The other improvement is to add “concentrated” forms of the necessary chemicals. The best sources of that concentrated compost is manure, urine, and wood ash. Cows, goats, chickens, or rabbits make great concentrated (and safe) manure. In fact, their manure is often composted directly. The better way, though, is to add it to the big pile. Urine is a form of “liquid fertilizer.” It is full of the major and minor elements for gardening. Wood ash is great if you have it. It has all the nutrients of wood minus the carbon. (The carbon burns off.)
Human urine is first rate fertilizer! It should be considered a “green” when you are balancing your pile. Wood ash and urine are sometimes used as a super fertilizer mixed with water. The results can be amazing! But the best way to use the benefits of wood ash and urine are to compost them in the pile. (If you do use urine and ash directly, it must be mixed with a lot of water. It is too powerful to apply directly to any plant.) The challenge of ash and urine is that it has nothing to bind itself to. It goes into the soil and quickly washes away without the other healthy amendment of the compost. It requires a little to be added often. Mostly, the missing stuff is carbon and bacteria, fungi and insects, worms and the castings from all those creatures that God gave us.
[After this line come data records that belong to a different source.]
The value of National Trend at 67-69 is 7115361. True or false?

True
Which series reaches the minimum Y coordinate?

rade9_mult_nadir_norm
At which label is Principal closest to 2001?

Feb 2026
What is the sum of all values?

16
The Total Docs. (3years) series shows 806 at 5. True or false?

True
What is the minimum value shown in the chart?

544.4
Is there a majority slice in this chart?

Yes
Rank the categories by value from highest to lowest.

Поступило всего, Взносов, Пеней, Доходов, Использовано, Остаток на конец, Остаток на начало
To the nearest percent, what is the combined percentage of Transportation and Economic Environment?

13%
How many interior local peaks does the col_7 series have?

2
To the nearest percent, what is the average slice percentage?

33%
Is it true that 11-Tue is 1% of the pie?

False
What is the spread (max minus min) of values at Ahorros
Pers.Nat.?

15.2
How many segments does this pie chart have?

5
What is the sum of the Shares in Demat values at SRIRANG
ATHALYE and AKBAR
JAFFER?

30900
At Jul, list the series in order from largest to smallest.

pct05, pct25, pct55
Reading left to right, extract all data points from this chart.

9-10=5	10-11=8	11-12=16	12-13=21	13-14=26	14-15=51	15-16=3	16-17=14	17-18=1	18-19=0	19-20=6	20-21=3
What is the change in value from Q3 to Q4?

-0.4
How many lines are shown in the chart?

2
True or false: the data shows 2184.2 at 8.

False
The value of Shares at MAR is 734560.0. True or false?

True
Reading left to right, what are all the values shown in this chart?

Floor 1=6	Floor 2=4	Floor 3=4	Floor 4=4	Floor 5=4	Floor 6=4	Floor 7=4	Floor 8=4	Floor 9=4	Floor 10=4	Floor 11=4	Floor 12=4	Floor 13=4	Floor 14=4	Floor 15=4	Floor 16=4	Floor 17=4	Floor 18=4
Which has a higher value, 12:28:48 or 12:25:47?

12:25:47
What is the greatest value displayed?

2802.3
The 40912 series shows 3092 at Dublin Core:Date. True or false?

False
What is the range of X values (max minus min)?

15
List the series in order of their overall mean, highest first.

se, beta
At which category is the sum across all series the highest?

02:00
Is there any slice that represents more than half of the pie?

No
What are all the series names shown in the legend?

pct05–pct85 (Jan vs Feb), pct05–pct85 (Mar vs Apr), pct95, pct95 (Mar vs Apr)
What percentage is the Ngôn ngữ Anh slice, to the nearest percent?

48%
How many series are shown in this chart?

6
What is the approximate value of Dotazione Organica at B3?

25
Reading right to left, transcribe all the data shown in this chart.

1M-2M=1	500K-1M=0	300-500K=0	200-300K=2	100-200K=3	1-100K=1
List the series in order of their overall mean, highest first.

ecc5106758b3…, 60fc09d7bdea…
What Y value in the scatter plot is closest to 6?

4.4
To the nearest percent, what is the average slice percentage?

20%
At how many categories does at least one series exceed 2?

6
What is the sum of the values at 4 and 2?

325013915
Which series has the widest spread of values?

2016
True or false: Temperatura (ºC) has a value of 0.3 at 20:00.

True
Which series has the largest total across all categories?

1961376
The only two important considerations for compost problems are imbalance and bad bacteria, nuisance seeds, and poisons from chemical fertilizers and sprays. The best way to solve all of these problems is to increase the size of the compost pile and make sure it is balanced with a variety of browns and greens, keep turning it, and let it get as hot as possible. A really hot pile will reach 70C. That will kill seeds and bad bacteria in the pile, decompose many dangerous chemicals, and speed up the composting process. To get that hot, however, there must be a big pile!
By now, you know enough to cook some very good compost! We will continue to visit the compost business as time goes on. I hope you find this series meaningful and entertaining. It is a very important subject for our lives! We need to constantly work to keep the blessings of our soil that God so graciously provided.